LIST OF TASKS >>
(a) Reproduce everything from "# Salesforce Dashboard" down to "the OIDC integration." in the Salesforce SSO guide.
(b) Carry on the Salesforce SSO guide past its last line.

> ## Documentation Index
> Fetch the complete documentation index at: https://ngrok.com/docs/llms.txt
> Use this file to discover all available pages before exploring further.

# Salesforce Dashboard Single Sign-On (SSO) Using OIDC

> Use Salesforce's managed applications to add single sign-on (SSO) for your ngrok dashboard using the OIDC integration.

This guide explains how to use Salesforce as an Identity Provider to allow single sign-on (SSO) into your ngrok dashboard.
This should not be confused with securing your ngrok edge to allow your application users to log in using Salesforce.

## What you'll need

* Admin access to create new applications in Salesforce.
* Admin access to edit your ngrok account settings.
* An [ngrok Pay-as-you-go account](https://ngrok.com/pricing) or an SSO/Account Governance license.

<Note>
  The OIDC flow is initiated from your Applications login page.
  (OIDC Service Provider flow is not supported.)
</Note>

## 1. Configure Salesforce

Create a new External Client App in Salesforce, then configure it as follows.

In the **Policies** tab:

* Go to **App Policies**.
* Set **Start Page** to **Custom**.
* Set **Custom Start URL** to `https://dashboard.ngrok.com/login/sso`.

In the **Settings** tab:

* Go to **Basic Information** and set the External Client App Name.
* Go to **OAuth Settings > App Settings** and set:
  * OAuth Scopes: Access the Identity URL Service (id, profile, email, address, phone), Access unique identifiers (openid), Access custom permissions (custom\_permissions)

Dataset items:
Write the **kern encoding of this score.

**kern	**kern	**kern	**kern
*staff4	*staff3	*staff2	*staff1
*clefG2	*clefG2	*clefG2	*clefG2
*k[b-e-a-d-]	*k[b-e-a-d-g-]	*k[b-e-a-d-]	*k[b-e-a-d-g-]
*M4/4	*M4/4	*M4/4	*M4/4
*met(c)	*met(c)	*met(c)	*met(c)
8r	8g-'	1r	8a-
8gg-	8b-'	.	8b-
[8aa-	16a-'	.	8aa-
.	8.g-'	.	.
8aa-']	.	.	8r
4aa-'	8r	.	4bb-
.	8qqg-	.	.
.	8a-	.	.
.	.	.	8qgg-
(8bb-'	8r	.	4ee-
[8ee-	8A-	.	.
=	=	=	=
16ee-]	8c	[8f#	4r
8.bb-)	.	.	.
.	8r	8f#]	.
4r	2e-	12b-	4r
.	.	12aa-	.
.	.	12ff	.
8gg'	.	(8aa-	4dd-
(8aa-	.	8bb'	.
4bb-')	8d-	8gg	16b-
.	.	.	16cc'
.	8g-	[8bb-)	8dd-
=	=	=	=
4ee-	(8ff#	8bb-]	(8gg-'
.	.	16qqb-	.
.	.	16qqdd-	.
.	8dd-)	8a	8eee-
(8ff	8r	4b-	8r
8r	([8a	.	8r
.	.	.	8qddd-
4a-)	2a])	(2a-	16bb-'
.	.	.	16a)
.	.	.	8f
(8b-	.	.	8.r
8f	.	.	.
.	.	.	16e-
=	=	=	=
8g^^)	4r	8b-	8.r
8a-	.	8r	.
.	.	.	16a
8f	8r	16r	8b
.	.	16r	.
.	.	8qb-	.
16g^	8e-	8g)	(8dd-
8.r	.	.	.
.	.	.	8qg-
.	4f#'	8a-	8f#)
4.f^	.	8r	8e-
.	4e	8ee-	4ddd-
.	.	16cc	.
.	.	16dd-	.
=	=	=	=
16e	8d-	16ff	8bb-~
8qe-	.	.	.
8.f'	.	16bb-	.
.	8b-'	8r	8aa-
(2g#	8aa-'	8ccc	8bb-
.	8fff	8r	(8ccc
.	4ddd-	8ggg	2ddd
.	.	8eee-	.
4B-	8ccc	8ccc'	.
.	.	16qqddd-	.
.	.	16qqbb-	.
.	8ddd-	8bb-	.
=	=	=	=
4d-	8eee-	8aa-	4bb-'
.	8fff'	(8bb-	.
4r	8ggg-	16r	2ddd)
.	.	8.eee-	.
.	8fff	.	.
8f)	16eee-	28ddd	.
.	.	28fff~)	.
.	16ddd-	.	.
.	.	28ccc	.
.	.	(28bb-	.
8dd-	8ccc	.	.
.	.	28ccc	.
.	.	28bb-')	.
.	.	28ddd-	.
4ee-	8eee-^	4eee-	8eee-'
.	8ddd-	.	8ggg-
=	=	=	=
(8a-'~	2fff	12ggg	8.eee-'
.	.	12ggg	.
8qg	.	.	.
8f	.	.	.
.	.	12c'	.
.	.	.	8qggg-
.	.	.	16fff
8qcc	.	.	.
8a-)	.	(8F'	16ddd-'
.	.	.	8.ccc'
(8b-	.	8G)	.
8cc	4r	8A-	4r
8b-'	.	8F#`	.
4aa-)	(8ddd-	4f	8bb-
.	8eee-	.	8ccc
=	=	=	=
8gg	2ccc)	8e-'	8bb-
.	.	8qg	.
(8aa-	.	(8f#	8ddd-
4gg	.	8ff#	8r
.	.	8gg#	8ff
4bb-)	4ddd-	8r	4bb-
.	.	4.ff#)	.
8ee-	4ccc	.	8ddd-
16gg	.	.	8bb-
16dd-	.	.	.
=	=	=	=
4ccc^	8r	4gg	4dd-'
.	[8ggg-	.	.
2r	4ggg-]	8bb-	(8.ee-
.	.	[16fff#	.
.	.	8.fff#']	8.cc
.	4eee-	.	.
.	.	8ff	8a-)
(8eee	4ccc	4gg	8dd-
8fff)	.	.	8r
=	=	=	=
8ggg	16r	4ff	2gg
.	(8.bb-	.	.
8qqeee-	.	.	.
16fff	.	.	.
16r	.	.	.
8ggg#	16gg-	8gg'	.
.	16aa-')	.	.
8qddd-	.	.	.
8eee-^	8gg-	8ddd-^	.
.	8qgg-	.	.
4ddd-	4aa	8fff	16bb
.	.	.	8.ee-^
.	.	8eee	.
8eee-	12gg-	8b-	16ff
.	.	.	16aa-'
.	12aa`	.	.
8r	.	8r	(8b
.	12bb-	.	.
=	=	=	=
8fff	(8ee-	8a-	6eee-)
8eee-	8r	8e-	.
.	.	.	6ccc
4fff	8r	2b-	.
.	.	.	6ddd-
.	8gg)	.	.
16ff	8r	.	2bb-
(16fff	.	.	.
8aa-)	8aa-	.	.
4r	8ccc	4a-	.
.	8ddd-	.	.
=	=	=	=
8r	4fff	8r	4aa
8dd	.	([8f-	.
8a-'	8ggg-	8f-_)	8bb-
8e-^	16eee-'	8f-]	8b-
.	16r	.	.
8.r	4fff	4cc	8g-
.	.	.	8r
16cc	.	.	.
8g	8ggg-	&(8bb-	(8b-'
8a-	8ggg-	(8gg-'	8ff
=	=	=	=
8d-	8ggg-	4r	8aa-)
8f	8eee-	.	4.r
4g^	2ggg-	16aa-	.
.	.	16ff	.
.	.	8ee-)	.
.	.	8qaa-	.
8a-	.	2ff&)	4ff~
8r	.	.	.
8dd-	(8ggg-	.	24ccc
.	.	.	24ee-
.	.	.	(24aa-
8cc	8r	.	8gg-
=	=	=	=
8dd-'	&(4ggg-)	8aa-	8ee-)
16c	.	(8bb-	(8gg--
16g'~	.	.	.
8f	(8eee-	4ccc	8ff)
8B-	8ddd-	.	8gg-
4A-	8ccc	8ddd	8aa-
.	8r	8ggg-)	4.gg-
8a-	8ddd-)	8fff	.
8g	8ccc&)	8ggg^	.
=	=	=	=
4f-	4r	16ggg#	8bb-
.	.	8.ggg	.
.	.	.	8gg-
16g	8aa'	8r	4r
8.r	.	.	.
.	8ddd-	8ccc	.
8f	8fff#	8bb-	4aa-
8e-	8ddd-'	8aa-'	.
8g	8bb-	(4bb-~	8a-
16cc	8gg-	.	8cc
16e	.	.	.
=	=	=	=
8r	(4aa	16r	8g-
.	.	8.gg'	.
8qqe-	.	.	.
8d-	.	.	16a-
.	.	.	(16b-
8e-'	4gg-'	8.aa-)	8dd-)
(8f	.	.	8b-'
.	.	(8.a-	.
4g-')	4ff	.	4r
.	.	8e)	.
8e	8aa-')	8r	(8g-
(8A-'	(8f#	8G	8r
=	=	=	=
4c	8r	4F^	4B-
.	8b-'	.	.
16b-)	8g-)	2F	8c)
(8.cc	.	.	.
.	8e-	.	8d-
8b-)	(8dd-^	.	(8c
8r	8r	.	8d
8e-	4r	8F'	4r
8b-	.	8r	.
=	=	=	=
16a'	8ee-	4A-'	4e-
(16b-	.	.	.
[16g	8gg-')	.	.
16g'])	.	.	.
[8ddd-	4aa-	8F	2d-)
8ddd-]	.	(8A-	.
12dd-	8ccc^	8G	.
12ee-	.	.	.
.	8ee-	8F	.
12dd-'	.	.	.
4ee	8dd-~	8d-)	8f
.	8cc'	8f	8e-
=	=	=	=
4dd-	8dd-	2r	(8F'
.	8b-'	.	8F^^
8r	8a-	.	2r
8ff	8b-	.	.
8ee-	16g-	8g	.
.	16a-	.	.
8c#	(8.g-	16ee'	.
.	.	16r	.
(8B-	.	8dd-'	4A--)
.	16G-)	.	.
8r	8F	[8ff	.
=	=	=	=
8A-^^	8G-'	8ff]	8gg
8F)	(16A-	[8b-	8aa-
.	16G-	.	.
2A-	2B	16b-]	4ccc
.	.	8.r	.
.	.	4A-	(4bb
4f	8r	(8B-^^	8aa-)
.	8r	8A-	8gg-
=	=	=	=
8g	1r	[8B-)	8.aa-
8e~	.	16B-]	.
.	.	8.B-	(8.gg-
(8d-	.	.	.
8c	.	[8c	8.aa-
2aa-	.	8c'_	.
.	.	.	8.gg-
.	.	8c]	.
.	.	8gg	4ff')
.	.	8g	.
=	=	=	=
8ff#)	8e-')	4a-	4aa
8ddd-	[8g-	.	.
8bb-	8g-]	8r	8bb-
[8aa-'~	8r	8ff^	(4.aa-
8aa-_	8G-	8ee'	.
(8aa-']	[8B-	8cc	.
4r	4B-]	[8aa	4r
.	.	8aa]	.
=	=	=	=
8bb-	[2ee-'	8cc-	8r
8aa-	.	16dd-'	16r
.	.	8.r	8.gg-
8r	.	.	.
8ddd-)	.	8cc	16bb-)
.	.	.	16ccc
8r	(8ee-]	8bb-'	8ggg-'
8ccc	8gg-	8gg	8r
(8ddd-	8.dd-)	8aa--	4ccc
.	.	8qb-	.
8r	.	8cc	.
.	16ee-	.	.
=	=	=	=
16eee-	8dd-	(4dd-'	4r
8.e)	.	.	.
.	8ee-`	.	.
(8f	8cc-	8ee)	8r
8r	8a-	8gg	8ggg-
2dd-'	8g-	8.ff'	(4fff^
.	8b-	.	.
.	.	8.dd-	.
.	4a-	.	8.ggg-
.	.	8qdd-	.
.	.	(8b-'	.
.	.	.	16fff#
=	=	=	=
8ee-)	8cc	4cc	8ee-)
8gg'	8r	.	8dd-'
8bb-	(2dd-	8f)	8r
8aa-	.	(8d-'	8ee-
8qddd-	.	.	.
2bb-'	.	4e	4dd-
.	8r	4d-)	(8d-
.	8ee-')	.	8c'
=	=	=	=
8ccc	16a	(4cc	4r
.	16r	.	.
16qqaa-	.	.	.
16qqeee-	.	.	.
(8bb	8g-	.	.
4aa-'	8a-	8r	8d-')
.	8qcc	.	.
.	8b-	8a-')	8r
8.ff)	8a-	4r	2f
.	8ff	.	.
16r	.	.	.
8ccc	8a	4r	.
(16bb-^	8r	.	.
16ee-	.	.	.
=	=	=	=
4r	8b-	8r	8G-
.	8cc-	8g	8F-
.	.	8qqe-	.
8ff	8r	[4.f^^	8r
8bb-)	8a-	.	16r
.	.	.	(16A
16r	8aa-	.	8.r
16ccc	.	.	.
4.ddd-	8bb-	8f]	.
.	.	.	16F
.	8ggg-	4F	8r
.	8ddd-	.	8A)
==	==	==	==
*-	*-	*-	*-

RESULTS IN ORDER >>
(a)
# Salesforce Dashboard Single Sign-On (SSO) Using OIDC

> Use Salesforce's managed applications to add single sign-on (SSO) for your ngrok dashboard using the OIDC integration.

(b)
  * **Configure ID Token**: Set **ID Token Audience** to `https://idp.ngrok.com`, **Include Standard Claims**, and **Custom Attributes**
  * Flow Enablement: **Enable Authorization Code and Credentials Flow**
  * Security: **Require Secret for Web Server Flow** and **Require Secret for Refresh Token Flow**

Note your Client ID (Consumer Key) and Secret from **OAuth Settings > App Settings**.

## 2. Configure ngrok

* Log into your ngrok dashboard and navigate to **Settings > Account**.
* Click **+ New Identity Provider** and select **New OpenID Connect Provider**.
* Add a description and set the following details:
  * Issuer URL, in the format `[yourdomain]-dev-ed.develop.lightning.force.com`
  * Client ID (from Salesforce)
  * Client Secret (from Salesforce)

You can now log into your ngrok account using Salesforce.

By default, users can log into ngrok with their existing credentials as well as through Salesforce ("Mixed Mode").
After you verify that the integration works, enable **SSO Enforced** in the ngrok dashboard to require all new users to log in through Salesforce.